I think it goes back to what Rob highlights in the post.. the bad marketing is what sticks out. When we think of marketing, we think of booth babes, commercials with bad actors saying awkward things, and airheads who don't understand their business or product.
The best "sales" guy I ever met was a guy who just stopped and listened. He would ask a few questions, work to understand the underlying problems, and if he couldn't help directly, he'd put you in touch with someone who could.. and then buy a beer the next time he saw you.
When we think of marketing, we think of booth babes, commercials with bad actors saying awkward things, and airheads who don't understand their business or product.

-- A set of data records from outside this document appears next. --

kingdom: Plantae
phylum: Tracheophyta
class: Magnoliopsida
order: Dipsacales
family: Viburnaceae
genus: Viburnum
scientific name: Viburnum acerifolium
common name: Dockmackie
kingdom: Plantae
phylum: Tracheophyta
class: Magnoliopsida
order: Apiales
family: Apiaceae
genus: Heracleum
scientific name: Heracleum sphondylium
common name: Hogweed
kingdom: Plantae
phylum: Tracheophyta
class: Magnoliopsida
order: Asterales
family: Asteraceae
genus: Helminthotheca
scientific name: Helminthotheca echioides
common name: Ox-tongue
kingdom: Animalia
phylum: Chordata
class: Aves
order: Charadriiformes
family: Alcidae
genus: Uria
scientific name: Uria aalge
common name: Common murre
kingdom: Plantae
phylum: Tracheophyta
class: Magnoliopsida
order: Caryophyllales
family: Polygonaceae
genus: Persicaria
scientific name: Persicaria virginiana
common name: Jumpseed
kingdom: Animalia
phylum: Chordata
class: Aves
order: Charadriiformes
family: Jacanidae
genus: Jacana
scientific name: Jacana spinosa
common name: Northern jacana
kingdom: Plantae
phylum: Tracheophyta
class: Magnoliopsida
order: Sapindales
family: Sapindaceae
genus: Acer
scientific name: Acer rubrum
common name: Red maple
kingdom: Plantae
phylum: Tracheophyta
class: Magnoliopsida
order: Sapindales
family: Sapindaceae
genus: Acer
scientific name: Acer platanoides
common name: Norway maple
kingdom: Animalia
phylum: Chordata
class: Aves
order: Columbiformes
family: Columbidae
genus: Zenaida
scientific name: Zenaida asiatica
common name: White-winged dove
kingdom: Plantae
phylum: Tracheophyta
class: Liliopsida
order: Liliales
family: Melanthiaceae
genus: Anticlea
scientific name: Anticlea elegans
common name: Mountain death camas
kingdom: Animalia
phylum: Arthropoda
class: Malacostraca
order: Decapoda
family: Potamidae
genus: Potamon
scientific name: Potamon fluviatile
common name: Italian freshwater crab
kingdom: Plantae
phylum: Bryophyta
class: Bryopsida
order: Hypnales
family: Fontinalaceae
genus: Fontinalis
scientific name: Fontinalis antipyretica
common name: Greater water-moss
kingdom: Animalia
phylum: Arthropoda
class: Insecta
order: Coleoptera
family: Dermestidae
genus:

That's covered under points 1 and 2 in the article. I found GoDaddy's "informational" videos to be even worse than the ads (at least the ads were just driving traffic, but the videos were incredibly condescending and treated the models as furniture). But I know that those were A/B tested with a lot of variations, and conversion is highest with "booth babes" and saying awkward things.
What's more--bad software marketing is SOOOO bad! Think of all that "cloud" marketing that is full of empty lies. Developers don't want to see that. It's such a frustration. I agree with the sentiment-- if you're a marketer, try to code something --or better yet, just download your product you're trying to sell. You need to empathize with your customers a bit to understand how they can get to your product.
This applies to so many fields. IT and security are two common examples from more technical areas. Both are invisible unless they screw up. Programmers get this a lot, too. Good software is often invisible to its users, and programmers mostly get attention when users hit bugs or bad design.
The way we see marketing is often the way a lot of people will see us, so it's something worth learning more about.
You're entirely right, the good sales person and the good marketer spark the conversation and keep it going. They shouldn't be the dominant voice. See my reply below as it pertains to this.
Sidenote: I love Twilio as a company and have ever since you guys sponsored a Startup Weekend in Chicago about 3 years ago. I wish y'all were hiring.
The best "sales" guy I ever met was a guy who just stopped and listened. He would ask a few questions, work to understand the underlying problems, and if he couldn't help directly, he'd put you in touch with someone who could.. and then buy a beer the next time he saw you.
I believe marketing should be the same way.